For an overview of how this method works by default, see the following steps. For alternate configuration options, see Advanced LLM prompt configuration.

  1. Sensible finds the chunks of the document that most likely contain your target data:
    • Sensible splits the document into equal-sized, overlapping chunks.
    • Sensible scores each chunk by its similarity to the concatenated Description parameters.
    • If you specify Thorough or Long for the Mode parameter in the LLM Engine parameter, the Chunk Count parameter determines the number of top-scoring chunks Sensible selects to submit to the LLM.
    • If you specify Fast for the Mode parameter, 1. Sensible selects a number of top-scoring chunks as determined by the Chunk Count parameter. 2. To improve performance, Sensible removes chunks that are significantly less relevant from the list of top-scoring chunks.
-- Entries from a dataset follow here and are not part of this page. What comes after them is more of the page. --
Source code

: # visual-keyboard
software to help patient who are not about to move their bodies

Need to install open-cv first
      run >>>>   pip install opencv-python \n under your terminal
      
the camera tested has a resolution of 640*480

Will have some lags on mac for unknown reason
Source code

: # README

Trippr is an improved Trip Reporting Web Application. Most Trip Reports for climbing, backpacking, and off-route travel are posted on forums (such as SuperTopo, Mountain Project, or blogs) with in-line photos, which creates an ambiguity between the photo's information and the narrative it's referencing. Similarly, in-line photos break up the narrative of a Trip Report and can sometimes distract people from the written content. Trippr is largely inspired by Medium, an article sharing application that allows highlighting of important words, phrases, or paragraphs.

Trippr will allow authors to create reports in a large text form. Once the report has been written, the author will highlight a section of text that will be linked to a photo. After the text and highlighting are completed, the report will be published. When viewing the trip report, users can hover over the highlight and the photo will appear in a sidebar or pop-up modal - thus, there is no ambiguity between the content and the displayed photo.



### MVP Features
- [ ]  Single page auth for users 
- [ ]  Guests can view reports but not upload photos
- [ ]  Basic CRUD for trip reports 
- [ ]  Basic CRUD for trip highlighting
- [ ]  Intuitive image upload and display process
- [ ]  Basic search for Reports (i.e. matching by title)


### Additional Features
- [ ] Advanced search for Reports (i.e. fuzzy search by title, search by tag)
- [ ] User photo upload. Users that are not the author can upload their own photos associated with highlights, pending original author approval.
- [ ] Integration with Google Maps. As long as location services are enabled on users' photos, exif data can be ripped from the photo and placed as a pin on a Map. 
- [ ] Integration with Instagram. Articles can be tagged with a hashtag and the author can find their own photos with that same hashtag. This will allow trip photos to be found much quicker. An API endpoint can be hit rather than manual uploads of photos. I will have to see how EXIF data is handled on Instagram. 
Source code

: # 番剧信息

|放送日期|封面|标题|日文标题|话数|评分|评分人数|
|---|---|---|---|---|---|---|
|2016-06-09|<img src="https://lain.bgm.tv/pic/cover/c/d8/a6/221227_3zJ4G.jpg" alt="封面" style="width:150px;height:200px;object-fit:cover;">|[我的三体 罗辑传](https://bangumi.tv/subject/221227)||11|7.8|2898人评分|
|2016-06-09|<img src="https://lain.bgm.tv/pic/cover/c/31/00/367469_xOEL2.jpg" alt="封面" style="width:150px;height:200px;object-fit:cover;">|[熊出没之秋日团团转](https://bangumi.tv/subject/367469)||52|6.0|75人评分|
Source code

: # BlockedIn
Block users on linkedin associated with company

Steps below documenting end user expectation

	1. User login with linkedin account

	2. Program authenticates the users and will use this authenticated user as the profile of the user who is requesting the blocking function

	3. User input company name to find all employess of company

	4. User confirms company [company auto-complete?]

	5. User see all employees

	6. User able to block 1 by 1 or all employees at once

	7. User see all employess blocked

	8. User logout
The number of chunks Sensible submits to the LLM can therefore be smaller than the number specified by the Chunk Count parameter.
  2. Sensible batches the chunks into groups. The chunks in each page group can come from non-consecutive pages in the document. If you set the Single LLM Completion parameter to True, then Sensible creates a single group that contains all the top-scoring chunks and sets a larger maximum token input limit for the single group (about 120k tokens) than it does for batched groups.
  3. For each chunk group, Sensible submits a full prompt to an LLM (determined by the LLM Engine parameter) that includes the chunks as context, page-hinting data, and your prompts. For more information about the full prompt, see Advanced LLM prompt configuration. The full prompt instructs the LLM to create a list formatted as a table, based on the context.
  4. Sensible concatenates the results from the LLM for each page group and returns a list, formatted as a table.